View Full Version : MySQL REGEXP not working


jrr
05-28-2003, 05:24 PM
I have a PHP script that uses MySQL (v3.23.53-max-nt) REGEXPs,
and these seemed to be working fine until it needed to use the
condition:

msg_text REGEXP 'status: \(failed\)'

I knew there was a record containing this string. But the script
didn't return it, until I had reduced the condition to:

msg_text REGEXP '\(failed\)'

The problem seems to be caused by the colon, despite this not
being a reserved character (as far as I can tell from the MySQL
manual).

Also, the manual says that preceding special characters by '\'
causes them to be treated as normal characters. So why in
that case does MySQL complain about 'unbalanced brackets'
when I tried running:

msg_text REGEXP '\(fail'

Luckily, I was able to work round these problems by using
a LIKE clause instead. But if anyone has an explanation for
either or both these problems, I'd be very interested.


Cheers

John R Ramsden (john_ramsden@sagitta-ps.com)

mordred
05-28-2003, 10:30 PM
No, the colon should not be the source of your problem. It is rather more likely that you tripped over one (two exactly) gotchas concerning the backslash escape character. Quoted from the manual (http://www.mysql.com/doc/en/String_comparison_functions.html):


Note: Because MySQL uses the C escape syntax in strings (for example, `\n'), you must double any `\' that you use in your REGEXP strings.

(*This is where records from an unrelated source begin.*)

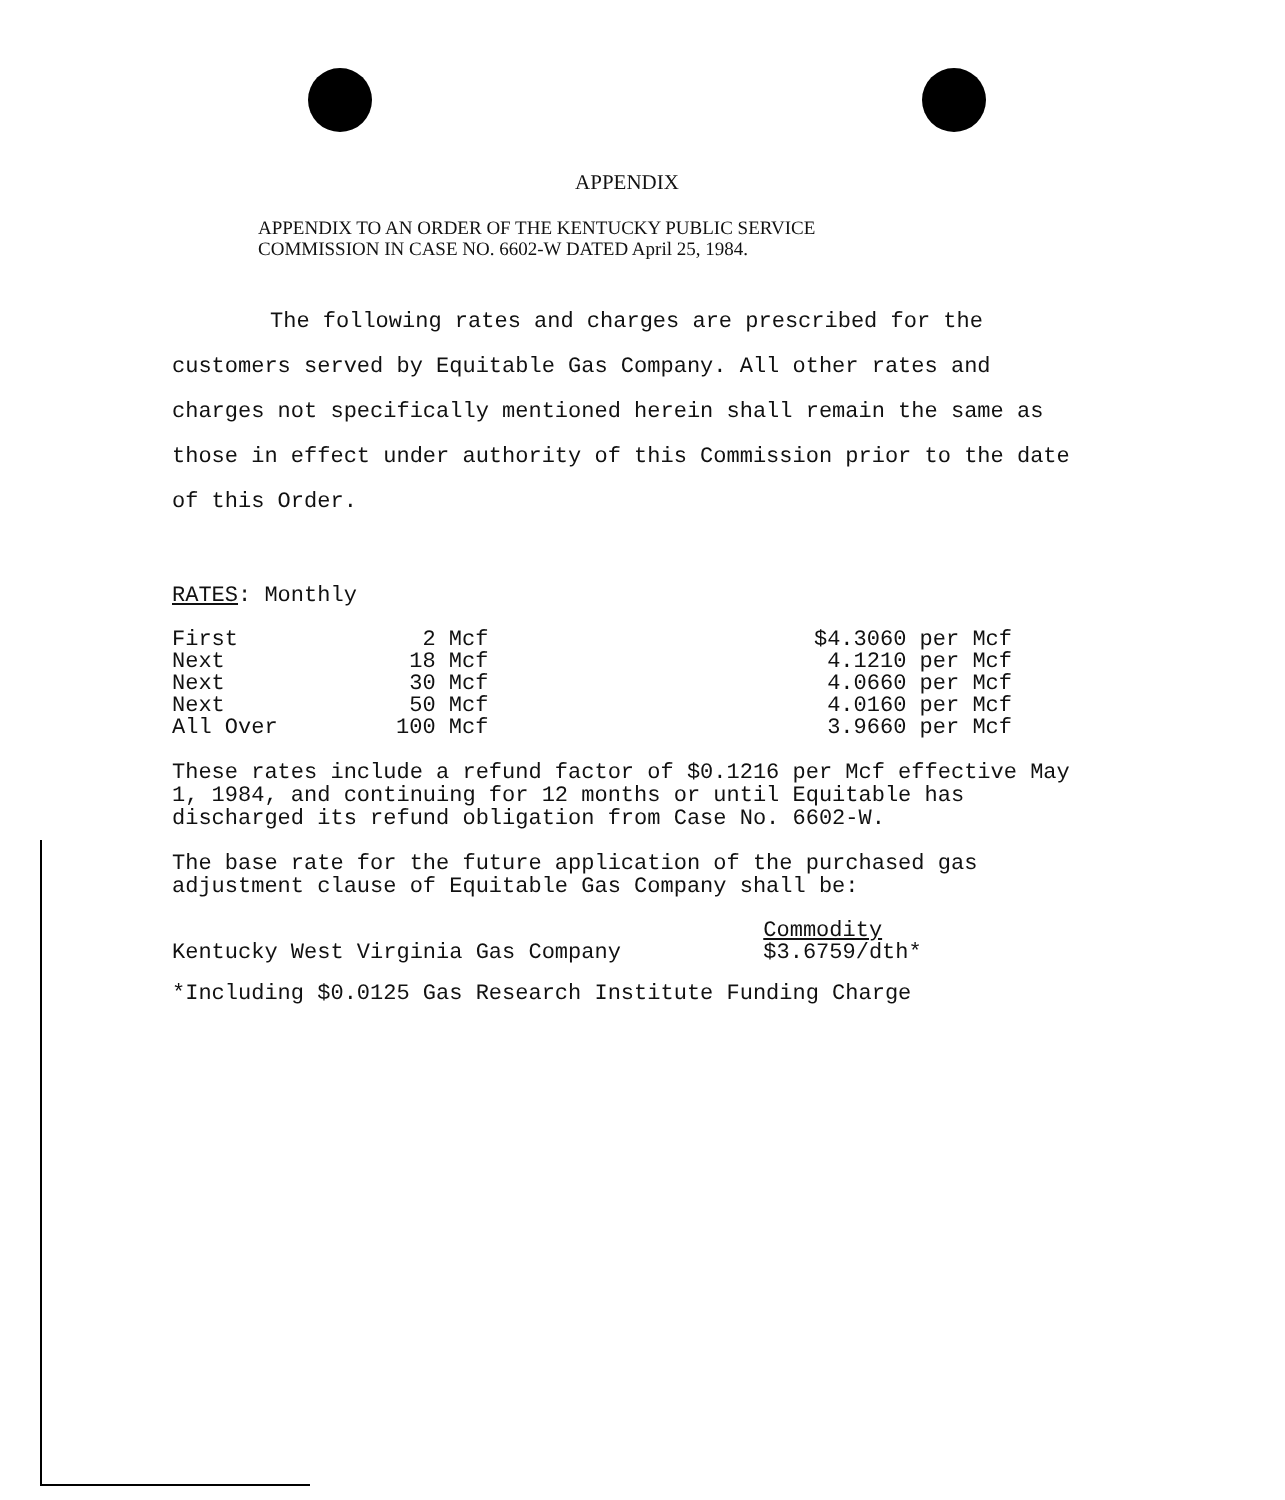APPENDIX
APPENDIX TO AN ORDER OF THE KENTUCKY PUBLIC SERVICE
COMMISSION IN CASE NO. 6602-W DATED April 25, 1984.
The following rates and charges are prescribed for the customers served by Equitable Gas Company. All other rates and charges not specifically mentioned herein shall remain the same as those in effect under authority of this Commission prior to the date of this Order.
RATES: Monthly
| First | 2 Mcf | $4.3060 per Mcf |
| Next | 18 Mcf | 4.1210 per Mcf |
| Next | 30 Mcf | 4.0660 per Mcf |
| Next | 50 Mcf | 4.0160 per Mcf |
| All Over | 100 Mcf | 3.9660 per Mcf |
These rates include a refund factor of $0.1216 per Mcf effective May 1, 1984, and continuing for 12 months or until Equitable has discharged its refund obligation from Case No. 6602-W.
The base rate for the future application of the purchased gas adjustment clause of Equitable Gas Company shall be:
| | Commodity |
| Kentucky West Virginia Gas Company | $3.6759/dth* |
*Including $0.0125 Gas Research Institute Funding Charge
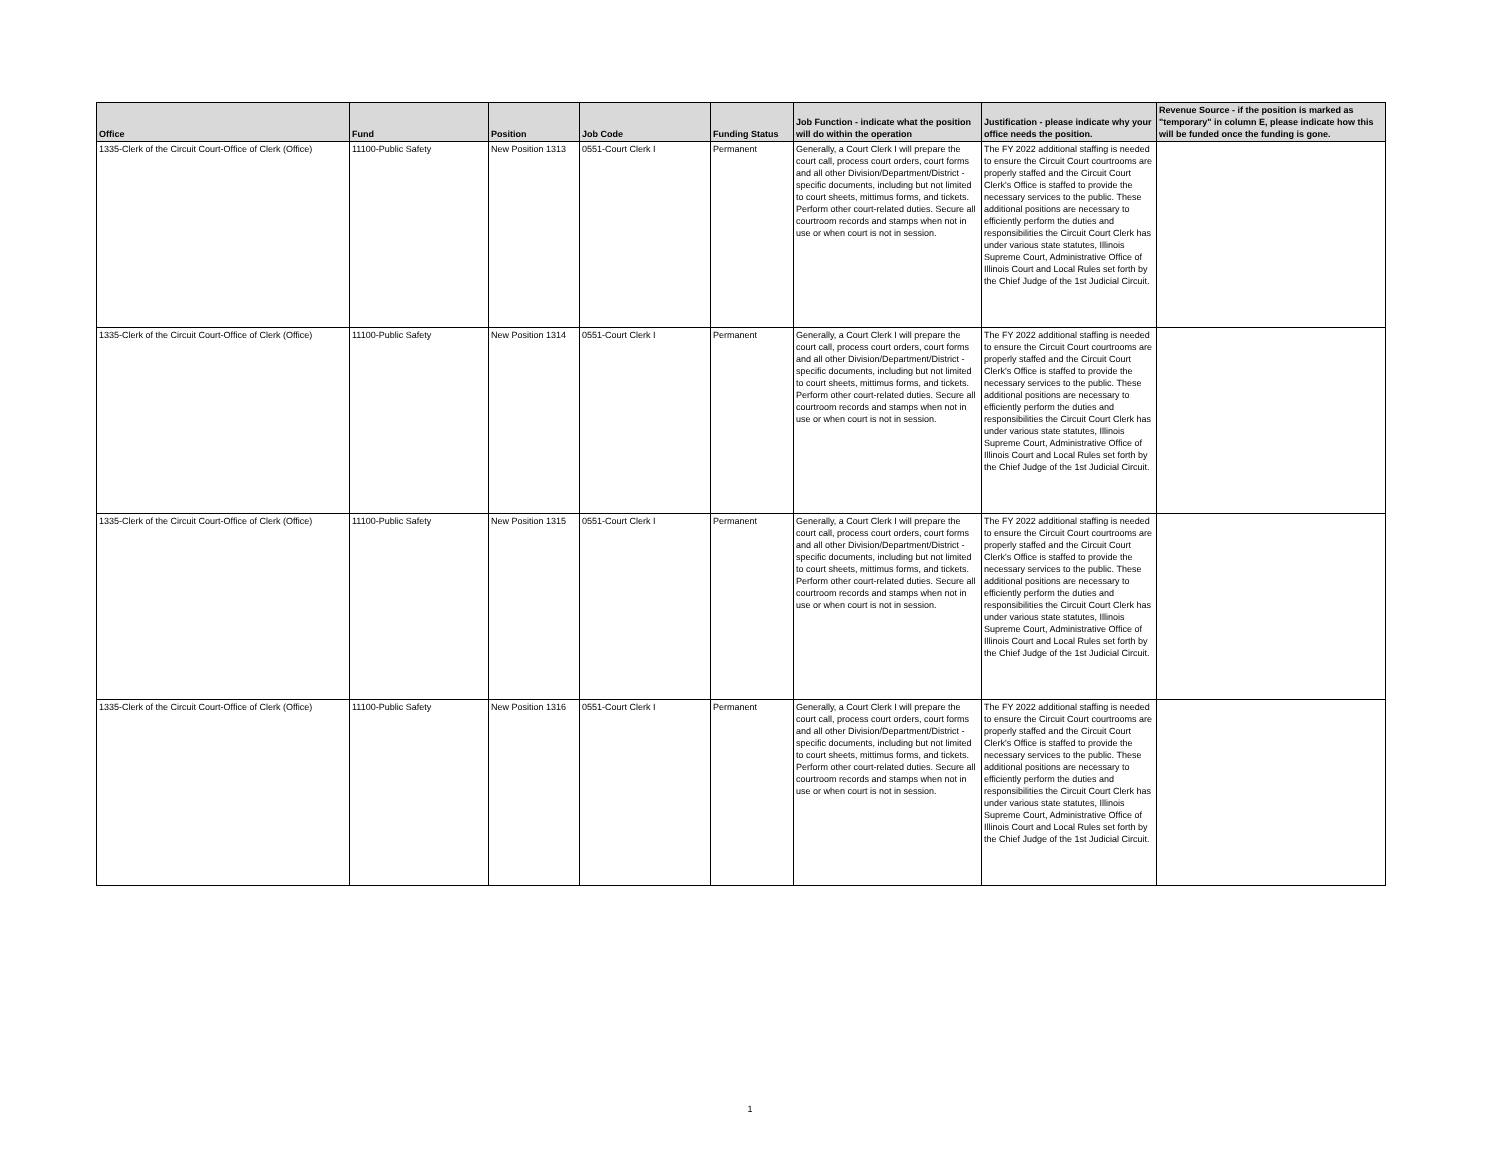| Office | Fund | Position | Job Code | Funding Status | Job Function - indicate what the position will do within the operation | Justification - please indicate why your office needs the position. | Revenue Source - if the position is marked as "temporary" in column E, please indicate how this will be funded once the funding is gone. |
| --- | --- | --- | --- | --- | --- | --- | --- |
| 1335-Clerk of the Circuit Court-Office of Clerk (Office) | 11100-Public Safety | New Position 1313 | 0551-Court Clerk I | Permanent | Generally, a Court Clerk I will prepare the court call, process court orders, court forms and all other Division/Department/District - specific documents, including but not limited to court sheets, mittimus forms, and tickets. Perform other court-related duties. Secure all courtroom records and stamps when not in use or when court is not in session. | The FY 2022 additional staffing is needed to ensure the Circuit Court courtrooms are properly staffed and the Circuit Court Clerk's Office is staffed to provide the necessary services to the public. These additional positions are necessary to efficiently perform the duties and responsibilities the Circuit Court Clerk has under various state statutes, Illinois Supreme Court, Administrative Office of Illinois Court and Local Rules set forth by the Chief Judge of the 1st Judicial Circuit. | |
| 1335-Clerk of the Circuit Court-Office of Clerk (Office) | 11100-Public Safety | New Position 1314 | 0551-Court Clerk I | Permanent | Generally, a Court Clerk I will prepare the court call, process court orders, court forms and all other Division/Department/District - specific documents, including but not limited to court sheets, mittimus forms, and tickets. Perform other court-related duties. Secure all courtroom records and stamps when not in use or when court is not in session. | The FY 2022 additional staffing is needed to ensure the Circuit Court courtrooms are properly staffed and the Circuit Court Clerk's Office is staffed to provide the necessary services to the public. These additional positions are necessary to efficiently perform the duties and responsibilities the Circuit Court Clerk has under various state statutes, Illinois Supreme Court, Administrative Office of Illinois Court and Local Rules set forth by the Chief Judge of the 1st Judicial Circuit. | |
| 1335-Clerk of the Circuit Court-Office of Clerk (Office) | 11100-Public Safety | New Position 1315 | 0551-Court Clerk I | Permanent | Generally, a Court Clerk I will prepare the court call, process court orders, court forms and all other Division/Department/District - specific documents, including but not limited to court sheets, mittimus forms, and tickets. Perform other court-related duties. Secure all courtroom records and stamps when not in use or when court is not in session. | The FY 2022 additional staffing is needed to ensure the Circuit Court courtrooms are properly staffed and the Circuit Court Clerk's Office is staffed to provide the necessary services to the public. These additional positions are necessary to efficiently perform the duties and responsibilities the Circuit Court Clerk has under various state statutes, Illinois Supreme Court, Administrative Office of Illinois Court and Local Rules set forth by the Chief Judge of the 1st Judicial Circuit. | |
| 1335-Clerk of the Circuit Court-Office of Clerk (Office) | 11100-Public Safety | New Position 1316 | 0551-Court Clerk I | Permanent | Generally, a Court Clerk I will prepare the court call, process court orders, court forms and all other Division/Department/District - specific documents, including but not limited to court sheets, mittimus forms, and tickets. Perform other court-related duties. Secure all courtroom records and stamps when not in use or when court is not in session. | The FY 2022 additional staffing is needed to ensure the Circuit Court courtrooms are properly staffed and the Circuit Court Clerk's Office is staffed to provide the necessary services to the public. These additional positions are necessary to efficiently perform the duties and responsibilities the Circuit Court Clerk has under various state statutes, Illinois Supreme Court, Administrative Office of Illinois Court and Local Rules set forth by the Chief Judge of the 1st Judicial Circuit. | |
1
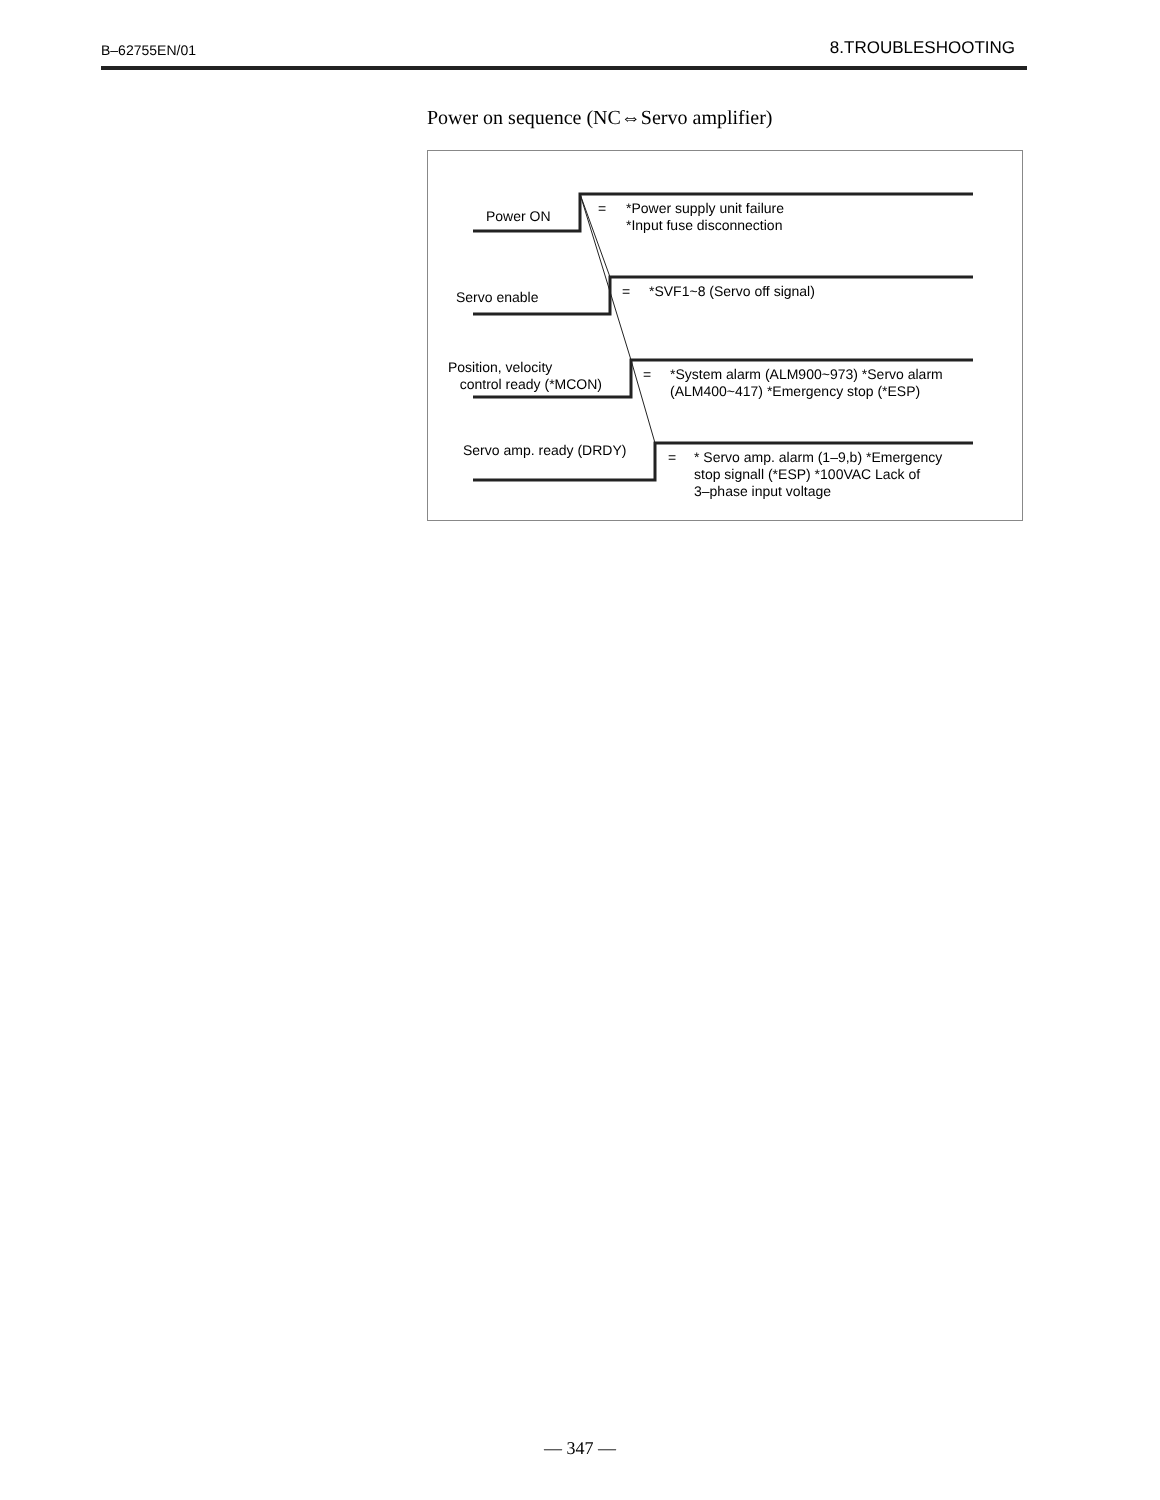B–62755EN/01 8.TROUBLESHOOTING
Power on sequence (NC⇔Servo amplifier)
Power ON =
*Power supply unit failure
*Input fuse disconnection
Servo enable = *SVF1~8 (Servo off signal)
Position, velocity
control ready (*MCON)
=
*System alarm (ALM900~973) *Servo alarm
(ALM400~417) *Emergency stop (*ESP)
Servo amp. ready (DRDY) =
* Servo amp. alarm (1–9,b) *Emergency
stop signall (*ESP) *100VAC Lack of
3–phase input voltage
— 347 —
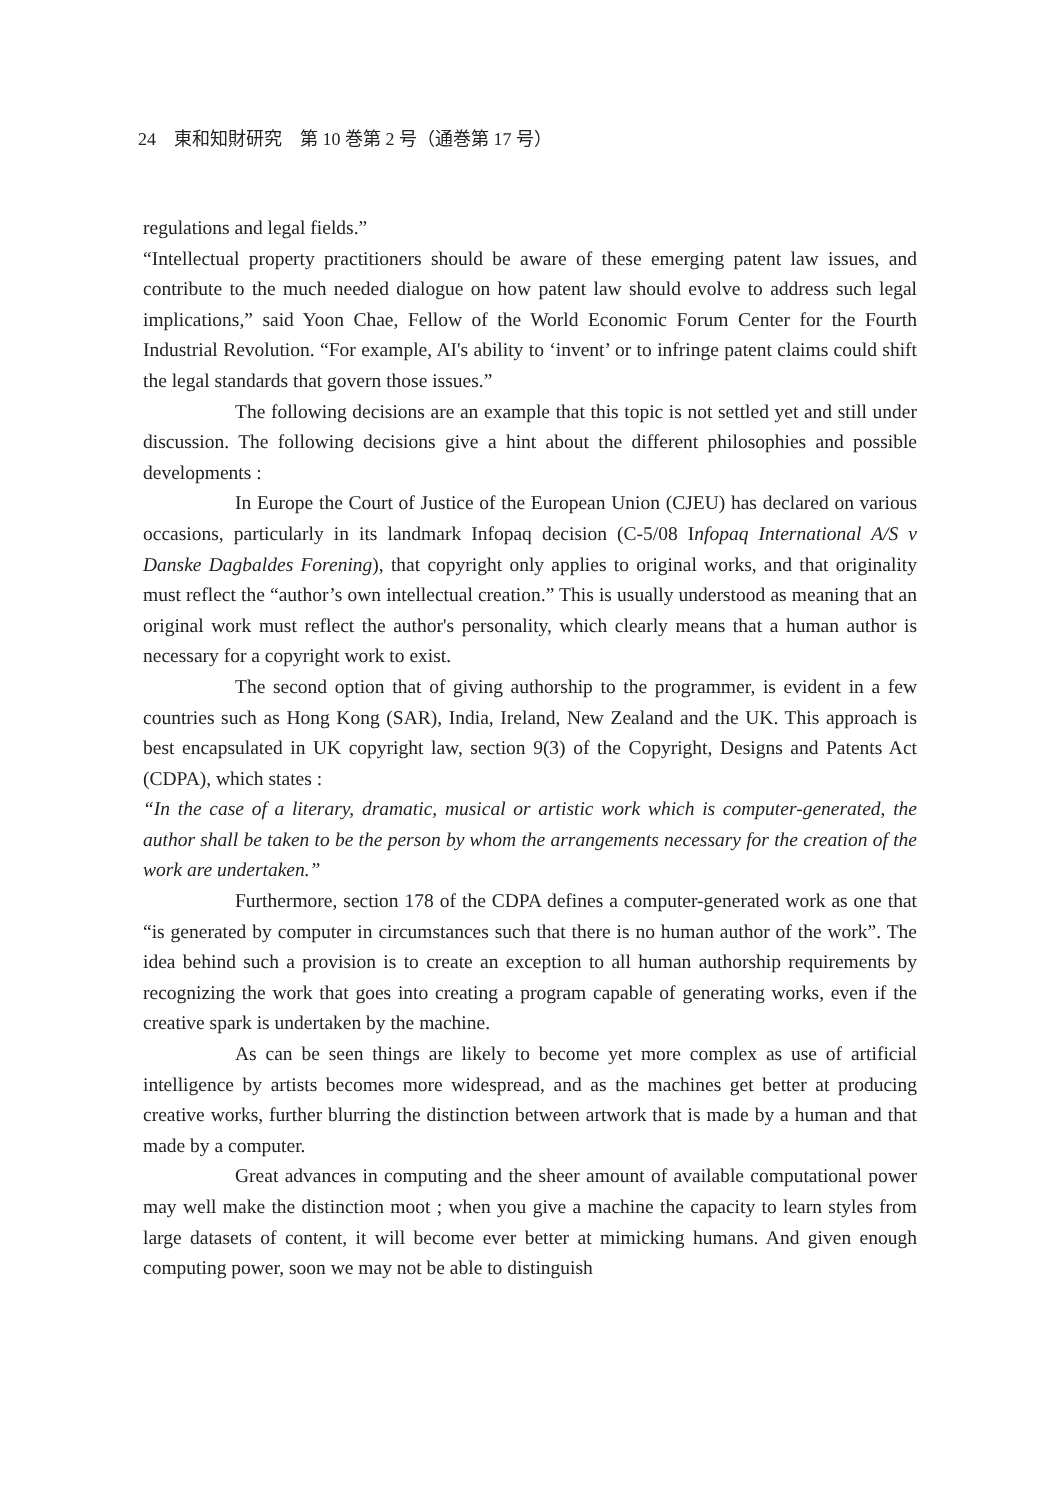24　東和知財研究　第 10 巻第 2 号（通巻第 17 号）
regulations and legal fields.”
“Intellectual property practitioners should be aware of these emerging patent law issues, and contribute to the much needed dialogue on how patent law should evolve to address such legal implications,” said Yoon Chae, Fellow of the World Economic Forum Center for the Fourth Industrial Revolution. “For example, AI's ability to ‘invent’ or to infringe patent claims could shift the legal standards that govern those issues.”
The following decisions are an example that this topic is not settled yet and still under discussion. The following decisions give a hint about the different philosophies and possible developments :
In Europe the Court of Justice of the European Union (CJEU) has declared on various occasions, particularly in its landmark Infopaq decision (C-5/08 Infopaq International A/S v Danske Dagbaldes Forening), that copyright only applies to original works, and that originality must reflect the “author’s own intellectual creation.” This is usually understood as meaning that an original work must reflect the author's personality, which clearly means that a human author is necessary for a copyright work to exist.
The second option that of giving authorship to the programmer, is evident in a few countries such as Hong Kong (SAR), India, Ireland, New Zealand and the UK. This approach is best encapsulated in UK copyright law, section 9(3) of the Copyright, Designs and Patents Act (CDPA), which states :
“In the case of a literary, dramatic, musical or artistic work which is computer-generated, the author shall be taken to be the person by whom the arrangements necessary for the creation of the work are undertaken.”
Furthermore, section 178 of the CDPA defines a computer-generated work as one that “is generated by computer in circumstances such that there is no human author of the work”. The idea behind such a provision is to create an exception to all human authorship requirements by recognizing the work that goes into creating a program capable of generating works, even if the creative spark is undertaken by the machine.
As can be seen things are likely to become yet more complex as use of artificial intelligence by artists becomes more widespread, and as the machines get better at producing creative works, further blurring the distinction between artwork that is made by a human and that made by a computer.
Great advances in computing and the sheer amount of available computational power may well make the distinction moot ; when you give a machine the capacity to learn styles from large datasets of content, it will become ever better at mimicking humans. And given enough computing power, soon we may not be able to distinguish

But writing your query like

msg_text REGEXP 'status: \\(failed\\)'

won't help you if this query is contained in a PHP string variable, because in this case the same effect as described in the manual annotation takes place: PHP treats the first backslash to escape the second, thus effectively only leaving one backslash in the string that get's passed to the SQL interpreter.
In order to prevent this behaviour, you have to escape every backslash already in the PHP string variable:

msg_text REGEXP 'status: \\\\(failed\\\\)'

That should, at least it worked for me (using 3.23.56 on a Win2k box). I know it looks as if your keyboard were broken, but that's how it's done, unfortunately.

jrr
05-29-2003, 09:12 AM
Thanks for the reply. So let me get this straight - there must
be _two_ levels of escaping, to account for the two hoops
through which the expression must jump before it reaches
the regular expression engine?

In other words, if the PHP code contains the line:

msg_text REGEXP 'status: \\\\(failed\\\\)'

MySQL obviously sees this as:

msg_text REGEXP 'status: \\(failed\\)'

No surprise there.

But then MySQL un-escapes it _again_ before passing
the following to the regular expression engine:

msg_text REGEXP 'status: \(failed\)'

It's that second un-escaping step I find a bit surprising.


Cheers

John R Ramsden (john_ramsden@sagitta-ps.com)

mordred
05-29-2003, 01:51 PM
I'm not sure why you find this strange. If there were only one backslash in the regexp string, than it would have the effect of trying to escape the parentheses _before_ this string is passed to the regexp machine. Obviously, parentheses have no special meaning in _ordinary_ SQL strings, so they are neglected and the regexp sees a group matching pattern.

If it helps, think of everything inside the single quotes as a string variable that works analagous to PHP strings. The regexp pattern needs one backslash. A literal backslash must be escapaed in a SQL string. All backslashes appearing in the SQL string must be escaped in the PHP string. It's like a cascade, starting from the pattern:

\(failed\)

to the SQL string:

\\(failed\\)

to the PHP string:

\\\\(failed\\\\)


hth
mordred